No poema acima, Manoel de Barros nos convida a “procurar os vestígios dos meninos[as] que fomos”, a olhar para as infâncias e encontrar aquilo que está conservado nos baús ou enterrado em buracos. É com essa perspectiva que elaborei as obras apresentadas a seguir, em uma tentativa de sintetizar em imagens alguns “achadouros de infâncias”, tomando emprestadas as palavras do poeta citado.
Em um primeiro momento, volto meu olhar para o contexto escolar, no qual atuo como professor de Arte, e retrato duas pilhas de achadouros. A primeira é composta por mochilas — esse item comum ao ambiente escolar, que carrega vestígios das infâncias que o ocupam. A segunda constitui-se por um aglomerado de aviões de papel, dobraduras que, nas mãos de uma criança, permitem-lhe respirar nas alturas — uma aventura nem sempre possível em sua “segunda casa”.
Quando olho para as infâncias que me rodeiam, sinto-me provocado a revisitar a que tive. Então, busco registros fotográficos para resgatar — ou, melhor, recriar — as memórias do meu ser criança. Assim, surgem as obras Itinerários de uma infância (I, II e III) e Memória inventada de um sonho.
Em Itinerários de uma infância I e II, as fotografias do menino na bicicleta e no triciclo me convidaram a pensar nos caminhos que essa criança percorre em relação ao contexto em que vive. Esses caminhos são atravessados, costurados, sobrepostos continuamente à medida que ela expande os limites geográficos de até onde pode ir, bem como amplia suas relações pessoais. Nessas obras, assim como na de número III da série, busco romper com uma lógica cronológica e linear da infância ao colocar as fotos — de tempos distintos — em relação, tanto umas com as outras quanto com signos do tempo do “menino de hoje”, que, agora adulto, consegue estabelecer um olhar distanciado daquilo que viveu, relacionar suas experiências e perceber como elas o constituem.

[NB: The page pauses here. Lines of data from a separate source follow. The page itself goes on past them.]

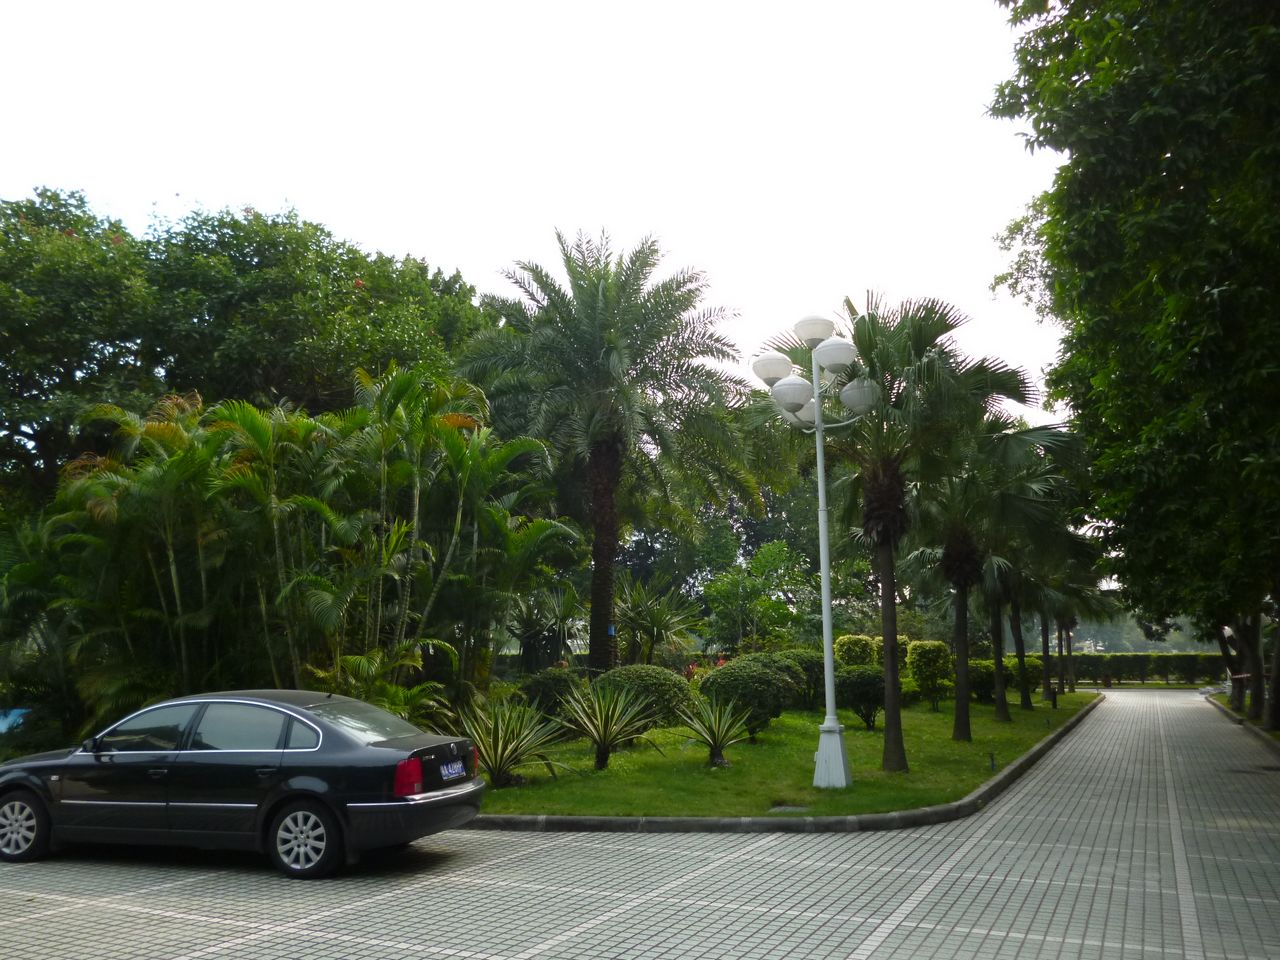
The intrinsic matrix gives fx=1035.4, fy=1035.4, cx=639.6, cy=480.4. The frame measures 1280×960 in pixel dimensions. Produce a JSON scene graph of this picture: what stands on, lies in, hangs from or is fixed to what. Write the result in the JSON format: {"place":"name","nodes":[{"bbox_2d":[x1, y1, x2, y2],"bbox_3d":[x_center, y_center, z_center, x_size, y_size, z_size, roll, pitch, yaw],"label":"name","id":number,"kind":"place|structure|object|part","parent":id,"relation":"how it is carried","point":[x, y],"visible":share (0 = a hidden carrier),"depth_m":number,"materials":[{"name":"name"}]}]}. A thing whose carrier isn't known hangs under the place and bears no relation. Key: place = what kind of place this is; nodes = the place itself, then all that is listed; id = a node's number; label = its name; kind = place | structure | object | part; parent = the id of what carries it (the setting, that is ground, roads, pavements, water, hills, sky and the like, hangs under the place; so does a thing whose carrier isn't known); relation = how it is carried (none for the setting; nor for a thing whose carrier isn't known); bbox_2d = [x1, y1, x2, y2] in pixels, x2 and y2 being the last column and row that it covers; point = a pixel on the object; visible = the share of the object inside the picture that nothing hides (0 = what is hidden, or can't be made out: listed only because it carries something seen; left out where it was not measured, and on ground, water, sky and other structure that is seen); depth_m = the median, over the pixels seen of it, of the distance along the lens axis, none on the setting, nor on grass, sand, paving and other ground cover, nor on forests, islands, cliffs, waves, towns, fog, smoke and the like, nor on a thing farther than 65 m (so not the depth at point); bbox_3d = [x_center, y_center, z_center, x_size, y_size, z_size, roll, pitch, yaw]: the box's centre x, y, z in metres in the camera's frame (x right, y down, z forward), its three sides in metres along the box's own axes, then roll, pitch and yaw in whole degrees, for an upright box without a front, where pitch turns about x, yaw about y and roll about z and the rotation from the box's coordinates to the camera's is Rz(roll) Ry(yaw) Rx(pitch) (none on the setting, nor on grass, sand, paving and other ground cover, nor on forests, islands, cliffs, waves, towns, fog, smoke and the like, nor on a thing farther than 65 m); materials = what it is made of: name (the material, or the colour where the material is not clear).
{"place":"outdoors","nodes":[
{"label":"outdoors","id":0,"kind":"place"},
{"bbox_2d":[0,0,1076,428],"label":"sky","id":1,"kind":"structure","parent":0,"point":[388,232],"materials":[{"name":"white"}]},
{"bbox_2d":[1,688,1279,959],"label":"paved road","id":2,"kind":"structure","parent":0,"point":[889,939],"materials":[{"name":"grey concrete"}]},
{"bbox_2d":[0,690,485,879],"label":"car","id":3,"kind":"object","parent":2,"relation":"on","point":[345,740],"visible":0.99,"depth_m":8.22,"materials":[{"name":"metal"}]},
{"label":"wheel","id":4,"kind":"part","parent":3,"relation":"part of","materials":[{"name":"metal"}]},
{"label":"wheel","id":5,"kind":"part","parent":3,"relation":"part of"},
{"label":"taillight","id":6,"kind":"part","parent":3,"relation":"part of","materials":[{"name":"red plastic"}]},
{"bbox_2d":[439,759,465,781],"bbox_3d":[-1.548,2.378,8.490,0.123,0.162,0.388,-3,-8,15],"label":"license plate","id":7,"kind":"object","parent":3,"relation":"attached to","point":[454,775],"visible":0.97,"depth_m":8.45,"materials":[{"name":"blue metal"}]},
{"bbox_2d":[470,697,1108,836],"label":"curb","id":8,"kind":"structure","parent":2,"relation":"on","point":[764,821],"depth_m":9.61,"materials":[{"name":"grey concrete"}]},
{"bbox_2d":[1204,691,1279,747],"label":"curb","id":9,"kind":"structure","parent":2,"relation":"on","point":[1228,713],"depth_m":21.97,"materials":[{"name":"grey concrete"}]},
{"bbox_2d":[476,687,1098,819],"label":"lawn","id":10,"kind":"structure","parent":0,"point":[973,743],"materials":[{"name":"green plant"}]},
{"bbox_2d":[454,696,564,788],"bbox_3d":[-1.606,3.053,12.123,1.740,1.139,1.769,6,-10,-37],"label":"agave plant","id":11,"kind":"object","parent":10,"relation":"on","point":[504,748],"visible":0.94,"depth_m":11.99,"materials":[{"name":"green plant"}]},
{"bbox_2d":[517,668,581,721],"bbox_3d":[-1.461,3.679,17.169,1.389,1.118,1.372,-5,-9,27],"label":"shrub","id":12,"kind":"object","parent":10,"relation":"on","point":[547,692],"visible":0.7,"depth_m":16.76,"materials":[{"name":"green plant"}]},
{"bbox_2d":[554,681,658,771],"bbox_3d":[-0.494,3.214,13.631,1.734,1.270,1.773,5,-10,-33],"label":"agave plant","id":13,"kind":"object","parent":10,"relation":"on","point":[600,743],"visible":0.99,"depth_m":13.53,"materials":[{"name":"green plant"}]},
{"bbox_2d":[595,664,694,730],"bbox_3d":[0.029,3.733,17.536,1.918,1.203,1.788,-5,-9,27],"label":"shrub","id":14,"kind":"object","parent":10,"relation":"on","point":[663,692],"visible":0.68,"depth_m":16.95,"materials":[{"name":"green plant"}]},
{"bbox_2d":[677,695,754,768],"bbox_3d":[0.992,3.363,13.930,1.381,1.016,1.435,3,-9,-23],"label":"agave plant","id":15,"kind":"object","parent":10,"relation":"on","point":[714,746],"visible":0.99,"depth_m":13.86,"materials":[{"name":"green plant"}]},
{"bbox_2d":[697,655,795,738],"bbox_3d":[1.784,3.643,17.397,1.734,1.362,1.714,-5,-9,27],"label":"round shrub","id":16,"kind":"object","parent":10,"relation":"on","point":[732,668],"visible":0.88,"depth_m":16.88,"materials":[{"name":"green plant"}]},
{"bbox_2d":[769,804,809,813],"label":"manhole cover","id":17,"kind":"object","parent":10,"relation":"in","point":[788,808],"visible":0.8,"depth_m":10.29,"materials":[{"name":"grey"}]},
{"bbox_2d":[773,650,829,709],"bbox_3d":[3.541,4.434,22.807,1.851,1.367,1.814,-5,-9,27],"label":"shrub","id":18,"kind":"object","parent":10,"relation":"on","point":[809,668],"visible":0.5,"depth_m":22.26,"materials":[{"name":"green plant"}]},
{"bbox_2d":[750,305,881,792],"bbox_3d":[2.163,0.779,12.438,1.895,5.610,1.115,0,-8,-3],"label":"street lamp","id":19,"kind":"object","parent":10,"relation":"on","point":[825,566],"visible":0.98,"depth_m":12.44,"materials":[{"name":"white metal"}]},
{"label":"globe","id":20,"kind":"part","parent":19,"relation":"part of","materials":[{"name":"white"}]},
{"label":"globe","id":21,"kind":"part","parent":19,"relation":"part of","materials":[{"name":"white glass"}]},
{"label":"globe","id":22,"kind":"part","parent":19,"relation":"part of","materials":[{"name":"white glass"}]},
{"label":"lamp base","id":23,"kind":"part","parent":19,"relation":"part of","materials":[{"name":"white metal"}]},
{"label":"globe","id":24,"kind":"part","parent":19,"relation":"part of","materials":[{"name":"white"}]},
{"label":"globe","id":25,"kind":"part","parent":19,"relation":"part of","materials":[{"name":"white glass"}]},
{"bbox_2d":[837,666,886,729],"bbox_3d":[4.251,4.084,19.466,1.338,1.189,1.334,-5,-9,27],"label":"shrub","id":26,"kind":"object","parent":10,"relation":"on","point":[859,697],"visible":0.85,"depth_m":19.10,"materials":[{"name":"green plant"}]},
{"bbox_2d":[782,293,1037,772],"bbox_3d":[3.400,0.626,14.031,3.645,6.420,3.556,-8,-11,41],"label":"palm tree","id":27,"kind":"object","parent":10,"relation":"on","point":[915,332],"visible":0.87,"depth_m":13.80,"materials":[{"name":"plant"}]},
{"label":"palm trunk","id":28,"kind":"part","parent":27,"relation":"part of","materials":[{"name":"brown"}]},
{"bbox_2d":[907,641,949,704],"bbox_3d":[7.036,4.710,25.101,1.065,1.566,1.103,-5,-9,27],"label":"shrub","id":29,"kind":"object","parent":10,"relation":"on","point":[923,654],"visible":0.97,"depth_m":24.81,"materials":[{"name":"green plant"}]},
{"bbox_2d":[968,658,997,702],"bbox_3d":[9.277,5.491,28.290,1.482,1.185,1.491,-5,-9,27],"label":"shrub","id":30,"kind":"object","parent":10,"relation":"on","point":[973,681],"visible":0.53,"depth_m":27.78,"materials":[{"name":"green plant"}]},
{"bbox_2d":[907,408,1073,746],"bbox_3d":[5.845,1.609,17.979,3.394,5.721,3.346,-5,-9,27],"label":"palm tree","id":31,"kind":"object","parent":10,"relation":"on","point":[958,724],"visible":0.85,"depth_m":17.76,"materials":[{"name":"plant"}]},
{"label":"palm trunk","id":32,"kind":"part","parent":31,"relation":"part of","materials":[{"name":"brown"}]},
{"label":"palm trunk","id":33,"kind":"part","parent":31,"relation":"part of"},
{"bbox_2d":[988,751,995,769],"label":"garden light","id":34,"kind":"object","parent":10,"relation":"on","point":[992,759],"visible":0.95,"depth_m":13.63,"materials":[{"name":"black"}]},
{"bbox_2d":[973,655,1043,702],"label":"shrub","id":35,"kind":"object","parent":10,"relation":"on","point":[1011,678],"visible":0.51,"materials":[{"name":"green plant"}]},
{"bbox_2d":[1004,656,1044,691],"bbox_3d":[12.095,6.253,33.084,1.656,1.248,1.618,-5,-9,27],"label":"shrub","id":36,"kind":"object","parent":10,"relation":"on","point":[1029,665],"visible":0.5,"depth_m":32.51,"materials":[{"name":"green plant"}]},
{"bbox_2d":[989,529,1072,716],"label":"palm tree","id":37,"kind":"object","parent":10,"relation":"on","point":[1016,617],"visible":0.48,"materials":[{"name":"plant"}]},
{"bbox_2d":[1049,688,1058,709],"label":"light","id":38,"kind":"object","parent":10,"relation":"on","point":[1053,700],"visible":0.99,"depth_m":27.24,"materials":[{"name":"black"}]},
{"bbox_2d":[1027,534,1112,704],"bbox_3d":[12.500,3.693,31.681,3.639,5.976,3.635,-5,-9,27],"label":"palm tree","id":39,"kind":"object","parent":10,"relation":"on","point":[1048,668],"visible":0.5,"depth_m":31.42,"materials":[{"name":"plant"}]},
{"label":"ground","id":40,"kind":"structure","parent":0},
{"bbox_2d":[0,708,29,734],"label":"blue object","id":41,"kind":"object","parent":40,"relation":"on","point":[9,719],"visible":0.7,"depth_m":14.76,"materials":[{"name":"blue"}]},
{"bbox_2d":[0,187,490,501],"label":"tree","id":42,"kind":"object","parent":40,"relation":"on","point":[276,224],"visible":0.78,"depth_m":23.54,"materials":[{"name":"green plant"}]},
{"bbox_2d":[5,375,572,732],"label":"palm tree","id":43,"kind":"object","parent":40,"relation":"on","point":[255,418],"visible":0.93,"depth_m":14.03,"materials":[{"name":"plant"}]},
{"bbox_2d":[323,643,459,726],"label":"palm shrub","id":44,"kind":"object","parent":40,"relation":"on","point":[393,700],"visible":0.61,"depth_m":12.61,"materials":[{"name":"green plant"}]},
{"bbox_2d":[509,582,583,671],"bbox_3d":[-2.142,3.645,23.138,2.417,2.860,2.425,-5,-9,27],"label":"palm shrub","id":45,"kind":"object","parent":40,"relation":"on","point":[533,627],"visible":0.81,"depth_m":22.91,"materials":[{"name":"green plant"}]},
{"bbox_2d":[456,230,748,672],"bbox_3d":[-0.795,-0.339,21.923,6.671,9.781,6.711,-1,-8,8],"label":"palm tree","id":46,"kind":"object","parent":40,"relation":"on","point":[600,291],"visible":0.99,"depth_m":21.39,"materials":[{"name":"plant"}]},
{"label":"palm trunk","id":47,"kind":"part","parent":46,"relation":"part of","materials":[{"name":"brown"}]},
{"bbox_2d":[618,578,706,666],"bbox_3d":[0.214,3.845,24.877,2.957,3.156,2.969,-5,-9,27],"label":"palm shrub","id":48,"kind":"object","parent":40,"relation":"on","point":[655,625],"visible":0.92,"depth_m":24.68,"materials":[{"name":"green plant"}]},
{"bbox_2d":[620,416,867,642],"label":"tree","id":49,"kind":"object","parent":40,"relation":"on","point":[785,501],"visible":0.48,"depth_m":44.05,"materials":[{"name":"green plant"}]},
{"bbox_2d":[703,541,812,650],"bbox_3d":[3.501,4.146,31.038,3.512,4.761,3.512,4,-9,-27],"label":"tree","id":50,"kind":"object","parent":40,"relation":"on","point":[727,587],"visible":0.95,"depth_m":30.66,"materials":[{"name":"green plant"}]},
{"bbox_2d":[834,633,876,666],"bbox_3d":[5.585,4.862,26.741,1.139,1.773,1.180,-5,-9,27],"label":"shrub","id":51,"kind":"object","parent":40,"relation":"on","point":[865,652],"visible":0.6,"depth_m":26.45,"materials":[{"name":"green plant"}]},
{"bbox_2d":[873,634,908,668],"bbox_3d":[6.580,4.881,27.246,1.165,1.702,1.227,-5,-9,27],"label":"shrub","id":52,"kind":"object","parent":40,"relation":"on","point":[881,654],"visible":0.32,"depth_m":27.00,"materials":[{"name":"green plant"}]},
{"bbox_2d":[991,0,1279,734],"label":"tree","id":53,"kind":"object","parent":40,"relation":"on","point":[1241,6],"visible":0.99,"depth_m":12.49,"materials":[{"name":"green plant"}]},
{"bbox_2d":[1066,651,1230,684],"bbox_3d":[25.340,9.243,51.188,11.109,1.653,1.452,-5,-9,27],"label":"hedge","id":54,"kind":"object","parent":40,"relation":"on","point":[1138,668],"visible":0.6,"depth_m":50.80,"materials":[{"name":"green plant"}]},
{"bbox_2d":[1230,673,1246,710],"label":"tree trunk","id":55,"kind":"object","parent":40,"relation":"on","point":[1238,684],"visible":0.81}
]}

Por fim, a última obra realizada — Memória inventada de um sonho — que compõe este projeto ainda em processo, é resultado de uma tentativa de reinventar uma memória, isto é, reinventar um acontecimento, um momento, certamente um instante que vivi e está marcado no meu corpo, mas cuja tentativa de rememoração será sempre uma ficção elaborada por aquele que agora a imagina. Neste caso, meu interesse estava voltado para um registro que minha mãe fez de mim, criança, dormindo. Essa imagem reverbera em mim a sensação de segurança sentida por uma criança que adormece quando está próxima a um laço afetivo, que sonha, tem pesadelos, mas que, de algum modo — ainda que vulnerável — está segura e protegida por um outro, ou uma outra, que olha por ela. Achadouros de infâncias é um convite meu, enquanto artista e “criança crescida”, para olharmos para as infâncias, as que já foram, as que estão, as que serão, as nossas e as dos outros.